The solution delimeters are independent of the programming language used,
however the code stub depends on the language of the notebook,
the default of which is Python. You can specify solution delimeters for any
languages you want by setting the ClearSolutions.begin_solution_delimeter
,
ClearSolutions.end_solution_delimeter
, and ClearSolutions.code_stub
config options, thus allowing you to include notebooks of different languages
within the same assignment:
c = get_config()
c.ClearSolutions.begin_solution_delimeter = "BEGIN MY SOLUTION"
c.ClearSolutions.end_solution_delimeter = "END MY SOLUTION"
c.ClearSolutions.code_stub = {
"python": "# your code here\nraise NotImplementedError",
"javascript": "// your code here\nthrow new Error();"
}
Note
Note that the code stub itself doesn’t have to cause an error (though that is the easiest thing to do, in my opinion) – it all depends on how you write your test cases.
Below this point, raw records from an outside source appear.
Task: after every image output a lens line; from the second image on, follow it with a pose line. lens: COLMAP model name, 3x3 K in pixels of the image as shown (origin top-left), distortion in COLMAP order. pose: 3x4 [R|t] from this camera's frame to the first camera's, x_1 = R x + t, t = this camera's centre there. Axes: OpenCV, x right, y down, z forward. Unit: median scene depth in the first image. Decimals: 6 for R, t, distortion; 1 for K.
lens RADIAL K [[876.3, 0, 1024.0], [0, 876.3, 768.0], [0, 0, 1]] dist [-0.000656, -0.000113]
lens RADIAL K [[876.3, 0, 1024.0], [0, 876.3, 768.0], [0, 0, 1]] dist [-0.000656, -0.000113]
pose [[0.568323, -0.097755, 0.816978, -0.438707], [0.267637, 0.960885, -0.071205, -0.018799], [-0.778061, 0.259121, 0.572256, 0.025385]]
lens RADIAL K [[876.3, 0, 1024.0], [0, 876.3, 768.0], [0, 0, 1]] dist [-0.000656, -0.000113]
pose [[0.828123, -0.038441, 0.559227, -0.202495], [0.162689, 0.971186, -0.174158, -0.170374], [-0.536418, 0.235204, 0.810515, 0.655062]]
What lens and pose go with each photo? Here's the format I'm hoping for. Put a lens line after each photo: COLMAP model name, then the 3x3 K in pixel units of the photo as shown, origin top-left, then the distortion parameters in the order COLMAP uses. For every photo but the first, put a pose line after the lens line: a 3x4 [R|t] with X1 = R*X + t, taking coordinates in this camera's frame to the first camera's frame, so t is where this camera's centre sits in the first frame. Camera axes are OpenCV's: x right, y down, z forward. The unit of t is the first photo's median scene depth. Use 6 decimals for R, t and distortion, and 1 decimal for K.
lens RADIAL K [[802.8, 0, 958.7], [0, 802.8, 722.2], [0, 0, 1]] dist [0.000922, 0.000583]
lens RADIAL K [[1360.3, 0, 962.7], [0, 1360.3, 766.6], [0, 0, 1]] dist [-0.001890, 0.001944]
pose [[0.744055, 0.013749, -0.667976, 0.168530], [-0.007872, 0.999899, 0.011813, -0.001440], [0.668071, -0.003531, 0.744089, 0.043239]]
The only constraint is that when autograding happens, the behavior is such that:
If the tests pass, the student gets full credit.
If the tests fail, the student gets no credit.
So if the student hasn’t given an answer, the tests should ideally fail by default. How they fail is totally up to how you write your test cases.
Similarly, the text stub that the contents of Markdown cells get replaced with
can be configured through the ClearSolutions.text_stub
option:
c.ClearSolutions.text_stub = "Please replace this text with your response."